Successful decannulation and extubation has been found to be affected by the level and severity of injury whereby a higher rate of extubation is more likely to be achieved in patients with lower spinal cord injuries (Call et al. 2011). Decannulation is performed with a higher rate of success among patients with lower level cervical injuries compared to those with higher cervical cord injuries (Nakashima et al. 2013). The presence of a tracheostomy was found by Kornblith et al. (2014) to reduce attempts at extubation, but in cases where extubation was successful on the first attempt, patients had shorter intensive care unit and hospital stays compared to those who have failed one or more times (Call et al. 2011). Kornblith et al. (2014) also noted that among the patients included in their study, the majority of individuals did not require mechanical ventilation at the time of discharge indicating that the many SCI patients can be successfully weaned from ventilators; however, this was significantly more common in patients who did not have a tracheostomy compared to those who did require this procedure (p<0.05).

Conclusion

There is level 3 evidence (from one case control study: Kornblith et al. 2014) that acute SCI patients who do not require tracheostomies have a higher success rate of mechanical ventilation weaning compared to those who do require this procedure.

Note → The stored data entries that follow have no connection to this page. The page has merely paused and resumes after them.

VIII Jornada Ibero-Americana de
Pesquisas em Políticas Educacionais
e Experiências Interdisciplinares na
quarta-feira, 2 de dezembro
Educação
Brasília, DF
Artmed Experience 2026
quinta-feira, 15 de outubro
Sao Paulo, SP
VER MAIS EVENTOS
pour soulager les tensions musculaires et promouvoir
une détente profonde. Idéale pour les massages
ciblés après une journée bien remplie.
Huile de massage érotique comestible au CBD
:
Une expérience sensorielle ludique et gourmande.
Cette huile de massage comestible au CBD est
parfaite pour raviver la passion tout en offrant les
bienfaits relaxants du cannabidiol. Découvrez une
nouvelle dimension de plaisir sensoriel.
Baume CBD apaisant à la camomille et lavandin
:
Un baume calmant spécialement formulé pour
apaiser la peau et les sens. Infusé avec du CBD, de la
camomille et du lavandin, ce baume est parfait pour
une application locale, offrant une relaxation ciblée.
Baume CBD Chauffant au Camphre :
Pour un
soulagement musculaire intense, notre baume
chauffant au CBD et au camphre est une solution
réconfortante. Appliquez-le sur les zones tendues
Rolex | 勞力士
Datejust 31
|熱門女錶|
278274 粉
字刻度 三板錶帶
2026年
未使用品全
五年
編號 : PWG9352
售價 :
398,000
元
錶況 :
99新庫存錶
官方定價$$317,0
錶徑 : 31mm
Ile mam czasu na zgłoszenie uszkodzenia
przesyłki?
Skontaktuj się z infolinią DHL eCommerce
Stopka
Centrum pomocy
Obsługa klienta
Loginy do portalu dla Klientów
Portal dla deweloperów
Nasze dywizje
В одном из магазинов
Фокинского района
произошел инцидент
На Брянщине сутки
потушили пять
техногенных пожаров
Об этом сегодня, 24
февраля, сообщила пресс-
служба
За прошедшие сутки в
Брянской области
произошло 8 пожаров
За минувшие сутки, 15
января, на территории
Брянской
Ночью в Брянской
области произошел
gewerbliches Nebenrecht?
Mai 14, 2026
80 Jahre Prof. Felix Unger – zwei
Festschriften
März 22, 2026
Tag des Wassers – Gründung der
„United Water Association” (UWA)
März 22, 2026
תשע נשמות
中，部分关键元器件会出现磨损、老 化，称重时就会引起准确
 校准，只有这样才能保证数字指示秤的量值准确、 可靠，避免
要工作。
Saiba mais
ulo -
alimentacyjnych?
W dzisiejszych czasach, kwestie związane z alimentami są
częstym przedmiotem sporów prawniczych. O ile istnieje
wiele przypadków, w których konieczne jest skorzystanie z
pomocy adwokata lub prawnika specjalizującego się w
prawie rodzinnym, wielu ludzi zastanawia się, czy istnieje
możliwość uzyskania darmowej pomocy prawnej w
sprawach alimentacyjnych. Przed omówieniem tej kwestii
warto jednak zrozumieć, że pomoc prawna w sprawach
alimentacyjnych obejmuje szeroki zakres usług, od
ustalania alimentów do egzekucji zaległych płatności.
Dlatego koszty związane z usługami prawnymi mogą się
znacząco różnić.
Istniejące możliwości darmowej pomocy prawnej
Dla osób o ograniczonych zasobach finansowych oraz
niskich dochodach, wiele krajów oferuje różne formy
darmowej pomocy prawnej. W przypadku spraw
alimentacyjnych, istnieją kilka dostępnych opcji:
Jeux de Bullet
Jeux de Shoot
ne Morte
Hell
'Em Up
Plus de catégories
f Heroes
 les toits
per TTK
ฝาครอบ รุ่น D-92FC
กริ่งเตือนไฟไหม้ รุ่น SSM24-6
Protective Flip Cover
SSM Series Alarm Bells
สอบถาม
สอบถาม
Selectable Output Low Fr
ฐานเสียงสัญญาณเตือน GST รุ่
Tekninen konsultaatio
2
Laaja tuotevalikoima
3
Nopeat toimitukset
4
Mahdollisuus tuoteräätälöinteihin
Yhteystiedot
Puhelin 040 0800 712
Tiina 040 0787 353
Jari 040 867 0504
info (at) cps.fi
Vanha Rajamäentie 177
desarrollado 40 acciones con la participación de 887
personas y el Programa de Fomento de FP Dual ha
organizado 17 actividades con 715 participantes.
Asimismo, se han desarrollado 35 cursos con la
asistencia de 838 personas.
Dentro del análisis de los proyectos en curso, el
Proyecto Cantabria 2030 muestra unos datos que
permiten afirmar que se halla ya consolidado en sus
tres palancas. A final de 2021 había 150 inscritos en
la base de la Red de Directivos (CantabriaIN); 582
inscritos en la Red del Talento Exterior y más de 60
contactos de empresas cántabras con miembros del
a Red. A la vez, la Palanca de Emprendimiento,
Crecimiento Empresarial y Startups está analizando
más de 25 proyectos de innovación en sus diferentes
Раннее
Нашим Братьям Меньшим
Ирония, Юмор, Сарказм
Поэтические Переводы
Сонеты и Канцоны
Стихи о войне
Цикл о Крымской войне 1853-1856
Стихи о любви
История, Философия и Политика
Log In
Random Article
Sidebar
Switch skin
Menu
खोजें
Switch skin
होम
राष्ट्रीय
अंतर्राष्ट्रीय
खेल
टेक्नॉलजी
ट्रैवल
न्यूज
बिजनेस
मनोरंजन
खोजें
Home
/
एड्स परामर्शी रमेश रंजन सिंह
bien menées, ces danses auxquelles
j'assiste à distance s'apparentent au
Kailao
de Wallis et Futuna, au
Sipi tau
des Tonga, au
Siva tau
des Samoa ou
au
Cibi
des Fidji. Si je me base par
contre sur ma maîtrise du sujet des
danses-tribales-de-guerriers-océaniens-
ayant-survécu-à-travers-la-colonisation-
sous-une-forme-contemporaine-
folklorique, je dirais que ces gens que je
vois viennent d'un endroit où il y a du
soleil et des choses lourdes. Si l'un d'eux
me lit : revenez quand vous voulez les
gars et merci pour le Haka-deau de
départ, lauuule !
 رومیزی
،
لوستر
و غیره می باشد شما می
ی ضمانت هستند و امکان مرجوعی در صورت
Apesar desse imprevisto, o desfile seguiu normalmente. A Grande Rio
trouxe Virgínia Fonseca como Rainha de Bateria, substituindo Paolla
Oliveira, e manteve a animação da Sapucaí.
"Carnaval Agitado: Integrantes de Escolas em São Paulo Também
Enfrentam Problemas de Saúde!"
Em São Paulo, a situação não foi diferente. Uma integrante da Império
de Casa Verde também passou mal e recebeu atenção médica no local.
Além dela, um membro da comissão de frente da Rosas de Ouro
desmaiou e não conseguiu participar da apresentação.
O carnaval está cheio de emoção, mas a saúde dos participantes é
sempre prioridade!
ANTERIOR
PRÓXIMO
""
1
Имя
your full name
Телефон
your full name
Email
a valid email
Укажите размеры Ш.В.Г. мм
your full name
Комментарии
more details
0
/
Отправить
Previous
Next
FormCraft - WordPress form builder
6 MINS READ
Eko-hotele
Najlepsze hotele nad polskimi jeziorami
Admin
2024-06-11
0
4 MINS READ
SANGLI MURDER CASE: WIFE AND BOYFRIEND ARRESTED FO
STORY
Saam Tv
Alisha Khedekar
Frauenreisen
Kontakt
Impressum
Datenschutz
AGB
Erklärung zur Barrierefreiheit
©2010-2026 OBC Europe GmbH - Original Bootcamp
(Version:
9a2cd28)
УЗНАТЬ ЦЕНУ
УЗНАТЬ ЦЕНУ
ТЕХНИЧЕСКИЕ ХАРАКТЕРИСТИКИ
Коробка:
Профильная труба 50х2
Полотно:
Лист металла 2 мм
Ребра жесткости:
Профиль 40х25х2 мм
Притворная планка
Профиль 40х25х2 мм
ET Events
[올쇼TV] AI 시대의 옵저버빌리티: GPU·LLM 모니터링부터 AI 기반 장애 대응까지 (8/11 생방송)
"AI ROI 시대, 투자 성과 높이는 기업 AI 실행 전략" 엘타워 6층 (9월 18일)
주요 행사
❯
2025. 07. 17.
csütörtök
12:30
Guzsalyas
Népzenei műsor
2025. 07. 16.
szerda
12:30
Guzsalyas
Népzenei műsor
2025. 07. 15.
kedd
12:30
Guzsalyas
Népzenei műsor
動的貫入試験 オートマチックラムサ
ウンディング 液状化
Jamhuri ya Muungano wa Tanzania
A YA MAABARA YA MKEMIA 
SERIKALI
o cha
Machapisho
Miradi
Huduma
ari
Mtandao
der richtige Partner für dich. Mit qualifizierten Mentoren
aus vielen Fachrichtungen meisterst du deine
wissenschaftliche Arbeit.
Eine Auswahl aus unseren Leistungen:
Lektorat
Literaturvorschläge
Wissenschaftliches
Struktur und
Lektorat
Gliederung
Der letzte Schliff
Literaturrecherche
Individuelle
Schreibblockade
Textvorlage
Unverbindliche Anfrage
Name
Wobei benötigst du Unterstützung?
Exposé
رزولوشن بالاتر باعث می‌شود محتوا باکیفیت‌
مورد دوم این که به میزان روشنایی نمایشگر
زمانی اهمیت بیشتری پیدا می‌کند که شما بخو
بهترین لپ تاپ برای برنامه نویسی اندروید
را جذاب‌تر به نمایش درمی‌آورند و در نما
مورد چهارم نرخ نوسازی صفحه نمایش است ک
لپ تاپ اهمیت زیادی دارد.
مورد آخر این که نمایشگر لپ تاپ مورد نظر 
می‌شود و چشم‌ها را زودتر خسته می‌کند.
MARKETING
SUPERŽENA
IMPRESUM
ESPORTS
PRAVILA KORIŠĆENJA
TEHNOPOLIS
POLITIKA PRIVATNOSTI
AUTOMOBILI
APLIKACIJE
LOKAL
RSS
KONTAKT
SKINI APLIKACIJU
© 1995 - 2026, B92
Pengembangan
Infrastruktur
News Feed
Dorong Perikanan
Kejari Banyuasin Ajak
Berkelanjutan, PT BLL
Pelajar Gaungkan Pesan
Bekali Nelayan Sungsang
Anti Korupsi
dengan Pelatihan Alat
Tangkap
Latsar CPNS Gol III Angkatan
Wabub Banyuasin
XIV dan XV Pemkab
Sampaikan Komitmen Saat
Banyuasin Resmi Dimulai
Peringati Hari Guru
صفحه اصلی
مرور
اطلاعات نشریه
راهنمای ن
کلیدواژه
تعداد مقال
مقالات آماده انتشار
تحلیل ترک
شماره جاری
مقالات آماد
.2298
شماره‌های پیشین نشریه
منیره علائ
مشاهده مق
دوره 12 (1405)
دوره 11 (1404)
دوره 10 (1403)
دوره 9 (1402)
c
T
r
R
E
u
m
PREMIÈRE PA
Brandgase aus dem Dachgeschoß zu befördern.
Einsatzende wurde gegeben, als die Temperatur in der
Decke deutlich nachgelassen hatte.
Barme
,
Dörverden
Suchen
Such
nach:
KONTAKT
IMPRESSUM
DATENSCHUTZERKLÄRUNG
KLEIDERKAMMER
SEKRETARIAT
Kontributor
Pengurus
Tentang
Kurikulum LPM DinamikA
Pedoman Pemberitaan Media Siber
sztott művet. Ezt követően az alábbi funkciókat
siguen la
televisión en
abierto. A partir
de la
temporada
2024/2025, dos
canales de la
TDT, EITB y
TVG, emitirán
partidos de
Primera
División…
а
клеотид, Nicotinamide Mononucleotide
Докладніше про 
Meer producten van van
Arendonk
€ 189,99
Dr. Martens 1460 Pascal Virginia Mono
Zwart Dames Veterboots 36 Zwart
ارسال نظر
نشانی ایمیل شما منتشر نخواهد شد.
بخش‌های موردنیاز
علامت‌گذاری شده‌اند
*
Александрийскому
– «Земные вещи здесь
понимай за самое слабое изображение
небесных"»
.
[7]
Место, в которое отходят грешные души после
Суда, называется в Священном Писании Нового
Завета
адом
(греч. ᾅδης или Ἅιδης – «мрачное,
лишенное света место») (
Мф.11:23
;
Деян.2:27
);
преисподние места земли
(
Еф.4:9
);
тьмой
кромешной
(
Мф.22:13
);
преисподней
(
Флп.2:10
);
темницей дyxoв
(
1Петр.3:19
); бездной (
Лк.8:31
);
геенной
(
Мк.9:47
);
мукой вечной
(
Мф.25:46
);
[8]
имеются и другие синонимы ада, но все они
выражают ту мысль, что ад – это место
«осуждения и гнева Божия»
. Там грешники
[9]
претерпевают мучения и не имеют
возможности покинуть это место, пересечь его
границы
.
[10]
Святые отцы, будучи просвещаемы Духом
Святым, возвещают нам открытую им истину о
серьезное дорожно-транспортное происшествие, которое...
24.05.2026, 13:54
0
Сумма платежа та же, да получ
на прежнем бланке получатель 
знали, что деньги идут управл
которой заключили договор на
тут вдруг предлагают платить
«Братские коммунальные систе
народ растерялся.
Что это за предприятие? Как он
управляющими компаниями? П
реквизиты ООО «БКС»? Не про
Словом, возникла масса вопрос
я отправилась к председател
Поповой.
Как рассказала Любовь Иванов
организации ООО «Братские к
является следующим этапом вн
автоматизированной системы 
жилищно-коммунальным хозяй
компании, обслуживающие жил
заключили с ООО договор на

There is level 3 evidence (from two case control studies: Nakashima et al. 2013; Call et al. 2011) that higher level SCI correlates with lower rates of decannulation and extubation in acute SCI patients.

There is level 2 evidence (from one cohort study: Peterson et al. 1999) that higher ventilator tidal volumes may speed up the mechanical ventilation weaning process compared to lower ventilator tidal volumes in acute SCI patients.

There is level 3 evidence (from one case control: Peterson et al. 1994) that progressive ventilator-free breathing is a more successful method of weaning acute cervical SCI patients from mechanical ventilation than intermittent mandatory ventilation.